Already the spin on protectionist John Edwards is that his humble, working-class background – as a mill-worker’s son – makes him especially attuned to the “needs” and “concerns” of “ordinary” Americans. As Edwards himself put it: “I come … from a working family where my dad worked in a mill all his life, and I was the first to go to college and spent my whole life fighting for the same people I grew up with.”

Well, one anecdote is as good as another. (That’s the trouble with anecdotes.) So here’s another.

My father dropped out of school after the sixth grade. After a brief stint in the Air Force, he drove a bus in New Orleans, and then in the early 1960s took the job that he held until he retired in early 2001 – a pipe welder in a shipyard. After raising four children, my mom worked as a secretary and, later, as a clerk in a hardware store.

I was the first person in my family to attend college. Not counting Dr. Seuss’s tomes, I didn’t read a book cover-to-cover until I was 18 years old.

My parents were – indeed, still are – wholly apolitical. But the values that they instilled in my siblings and me apparently are quite different from the values that Sen. Edwards’s parents instilled in him.

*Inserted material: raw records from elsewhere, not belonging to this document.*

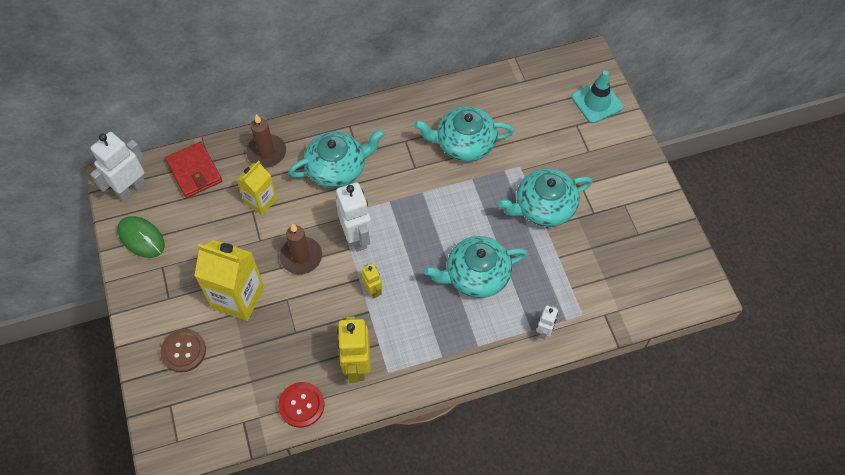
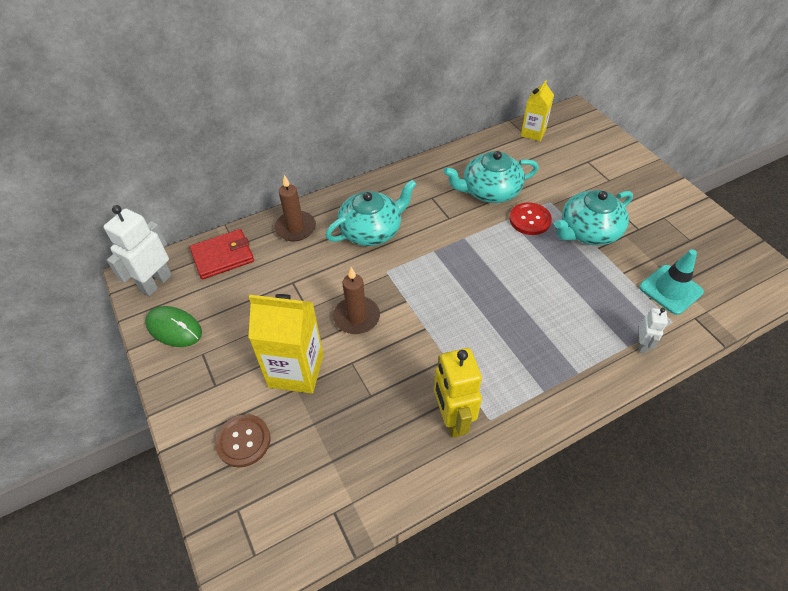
camera: 10 degrees left, 10 degrees down
(194, 171) = (223, 256): red wallet -> red wallet turned 75 degrees counterclockwise
(261, 201) = (299, 272): yellow carton -> yellow carton (533, 133)
(301, 405) = (400, 477): red button -> red button (530, 220)
(357, 237) = (411, 288): white robot -> none
(373, 290) = (444, 337): yellow robot -> none
(476, 275) = (548, 303): turquoise teapot -> none
(597, 102) = (598, 142): turquoise traffic cone -> turquoise traffic cone (670, 289)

Here, in a nutshell, is a summary of the important values that Buddy and Carolyn Boudreaux instilled in their children:

– Don’t take other people’s stuff. Stealing is wrong and it’s not made less wrong if the thief sincerely believes that his thievery is justified.

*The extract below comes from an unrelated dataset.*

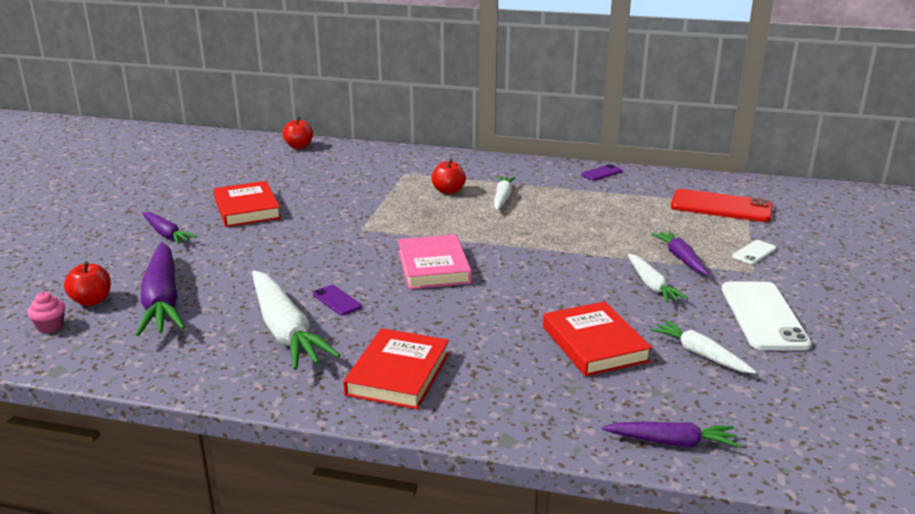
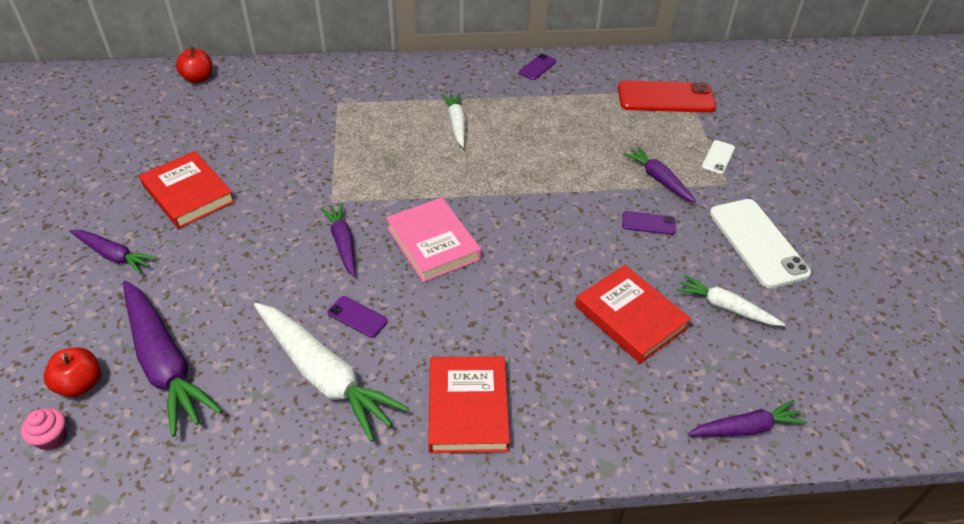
camera: 20 degrees left, 20 degrees up
(354, 255) = (343, 243): none -> purple carrot
(448, 191) = (397, 123): red apple -> none
(652, 285) = (648, 223): white carrot -> purple phone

– Don’t be arrogant. Everyone is an individual, with unique histories, circumstances, and dreams. Don’t suppose that your preferences and perspective are superior to those of anyone else.

– Don’t hit other people unless they hit you first.

– Hard work and integrity will take you far.

– No one owes you anything.

– Be honest. Say what you mean and mean what you say.

– You are responsible for your own life, and that’s a full-time job. Never blame others for any misfortunes that might befall you.

– Don’t envy other people’s good fortune; and don’t apologize for your own if you earn it honestly.

This last value is especially relevant. So many pundits, academics, and politicians assume that “working” Americans envy richer, whiter-collared people.

Not once, not a single moment, during my 46 years on this planet have I heard or sensed as much as a whiff of envy from my parents about others’ greater material wealth. Not once did it dawn on me to suspect that my parents, who worked longer hours than the average American but whose family income was significantly lower, were somehow victims of anything. Indeed, my parents and their children were – are – happy and content. Always have been. Not once did it dawn on them that our family needs or deserves government favors.

When I first encountered economics, therefore, it made especially good sense to me. For example, in addition to being logically and empirically unsound, protectionism is also in-your-face unethical. Coercion is coercion, and theft is theft, regardless of the fine words used to justify it and of the rococo layers of “administrators” hired to enforce it.

In short, protectionism is a threat to hit other people first if they don’t do as you arrogantly command. It is also the taking of other people’s stuff – it is taking money from the pockets of innocent consumers and transferring the booty to people whose chief achievement is the exercise of excessive political influence.